■ **TASKS AND EXERCISES**
1. In the biography of Alfred Brazier Howell, explain what made the Council for the Conservation of Whales broader in scope than its name suggests. Use one to three sentences.
2. Carry the biography of Alfred Brazier Howell on past its final sentence.

= Alfred Brazier Howell =

American zoologist

Alfred Brazier Howell (28 July 1886 – 23 December 1961) was an American zoologist, primarily a mammalogist.

A. B. Howell was born in Catonsville, Maryland, the son of Darius Carpenter Howell Sr. (1820–1887) and his second wife Katherine Elinor Hyatt Howell. A. B. Howell attended The Hill School in Pottstown, Pennsylvania for four years, graduating in 1905. He spent one year (1905–1906) at Yale University and then received no more formal academic education. In 1910 he moved to California, where he studied the birds of the Channel Islands of California and the Coronado Islands of Baja California. In 1918 he went on a collecting expedition to Arizona. In 1921 he became vice-president of the Cooper Ornithological Society. In 1922 he moved to Washington D.C. In 1923 and in 1924, he went on collecting expeditions in California.

Howell worked from 1923 to 1927 as a scientific assistant with the United States Biological Survey. From 1928 to 1943 he taught anatomy at the Department of Anatomy of Johns Hopkins School of Medicine.

In 1929, with Remington Kellogg, he organized the Council for the Conservation of Whales (also involved in the conservation of other marine mammals). Howell was vice-president from 1938 to 1942 and president from 1942 to 1944 of the American Society of Mammalogists.

He married Margaret Gray Sherk in 1914. At the Cooper Ornithological Society, A. Brazier Howell, Harry R. Painton, and Frances F. Roberts have cash awards named after them. He died in Bangor, Maine.

■ **RECORD SET**
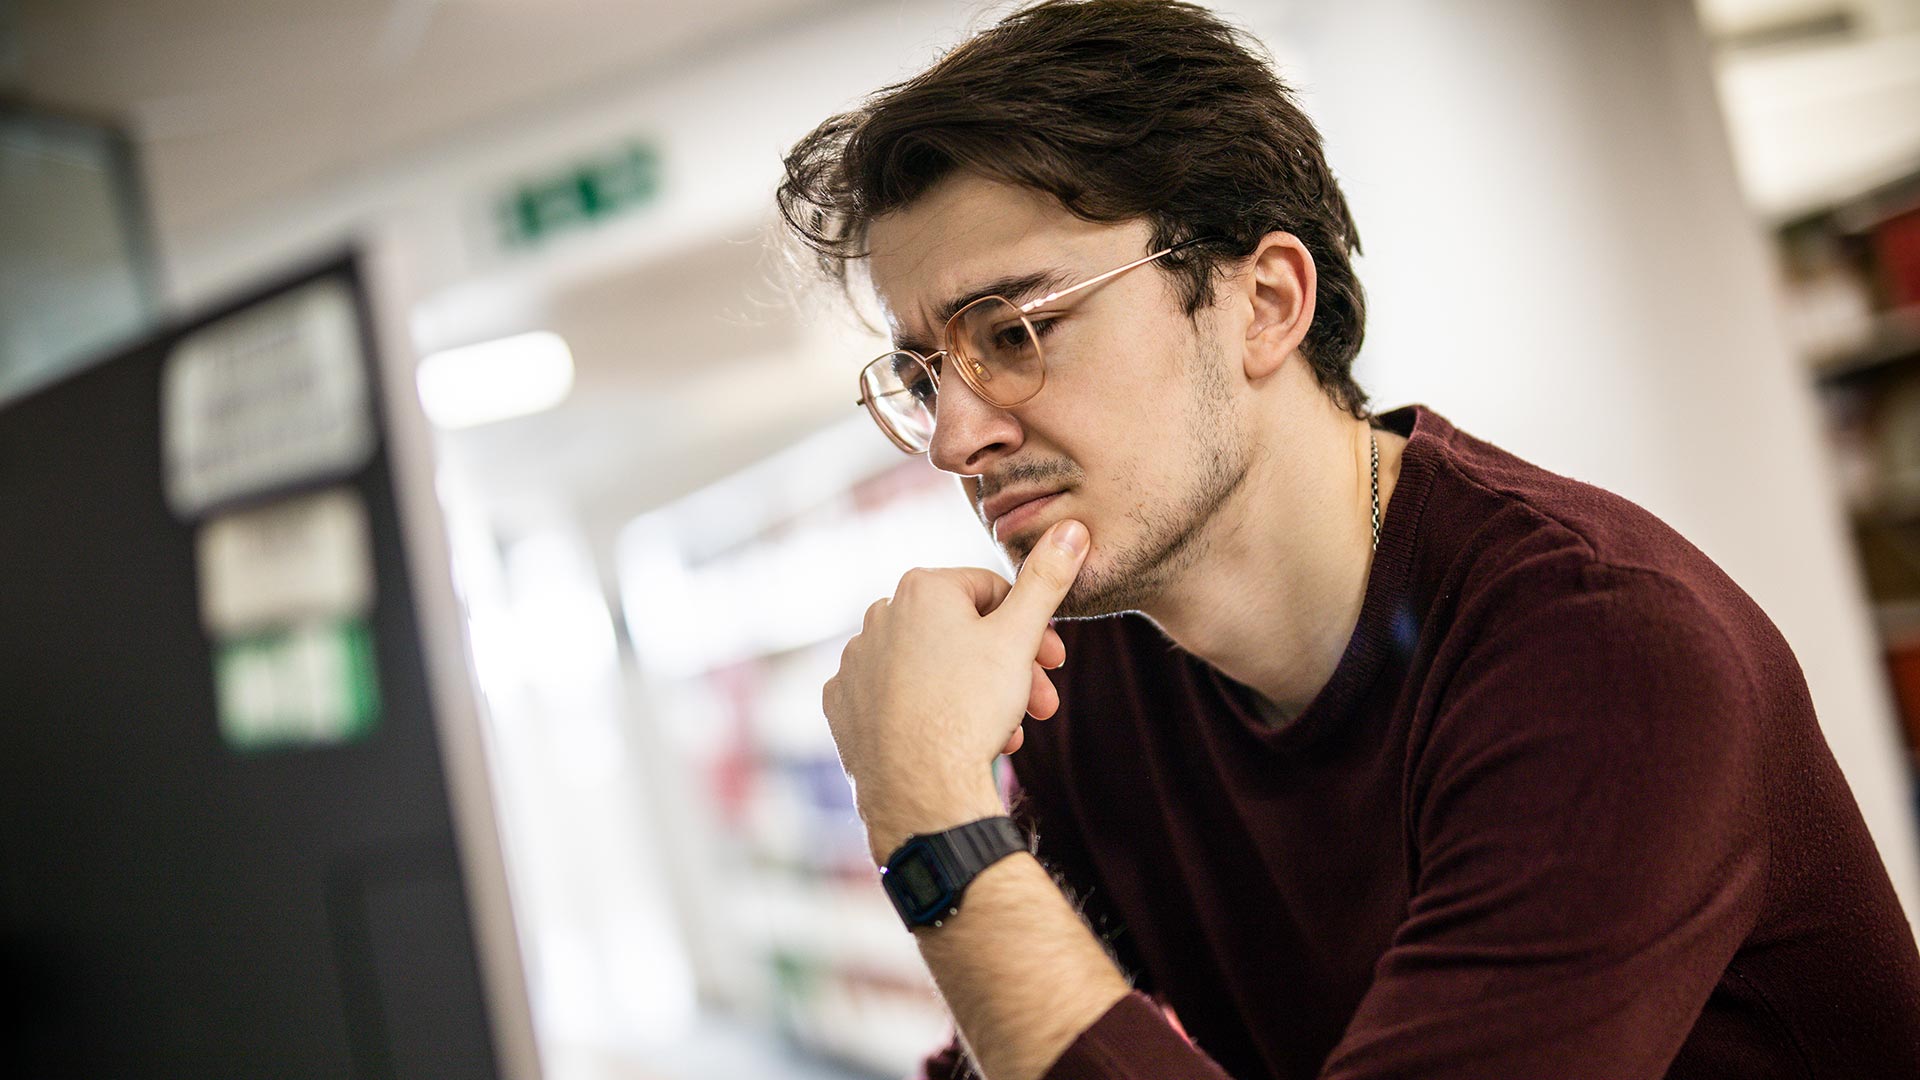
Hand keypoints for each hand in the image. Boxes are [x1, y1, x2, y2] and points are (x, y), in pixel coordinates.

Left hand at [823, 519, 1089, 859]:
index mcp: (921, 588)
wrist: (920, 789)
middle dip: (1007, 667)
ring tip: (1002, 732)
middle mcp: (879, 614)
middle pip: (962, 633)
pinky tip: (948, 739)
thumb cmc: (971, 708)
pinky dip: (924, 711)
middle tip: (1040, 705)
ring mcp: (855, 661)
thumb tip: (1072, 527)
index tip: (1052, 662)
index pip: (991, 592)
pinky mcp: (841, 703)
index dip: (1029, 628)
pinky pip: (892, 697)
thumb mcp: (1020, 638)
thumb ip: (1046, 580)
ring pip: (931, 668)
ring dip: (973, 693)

■ **ANSWERS FOR THIS EXERCISE**
1. The Council for the Conservation of Whales, which Howell organized with Remington Kellogg in 1929, did not limit its work to whales. It was also involved in the conservation of other marine mammals.

2.
==Selected publications==
- 1917: Birds of the islands off the coast of southern California (The Club, Hollywood).
- 1920: A study of the California jumping mice of the genus Zapus (Berkeley).
- 1926: A symmetry in the skulls of mammals (Washington).
- 1926: Anatomy of the wood rat (The Williams & Wilkins company, Baltimore).
- 1927: Revision of the American lemming mice (genus Synaptomys) (Washington).
- 1927: Contribution to the anatomy of the Chinese finless porpoise (Washington).
- 1929: Contribution to the comparative anatomy of the eared and earless seals (Washington).
- 1929: Mammals from China in the collections of the United States National museum (Washington).
- 1930: Aquatic mammals; their adaptations to life in the water (C. C. Thomas, Springfield et Baltimore — reprinted in 1970 Dover Publications, New York).
- 1932: The brachial flexor muscles in primates (Washington).
- 1939: Gross anatomy (D. Appleton-Century company, New York and London).
- 1944: Speed in animals; their specialization for running and leaping (University of Chicago press, Chicago — reprinted in 1965 by Hafner Pub. Co., New York).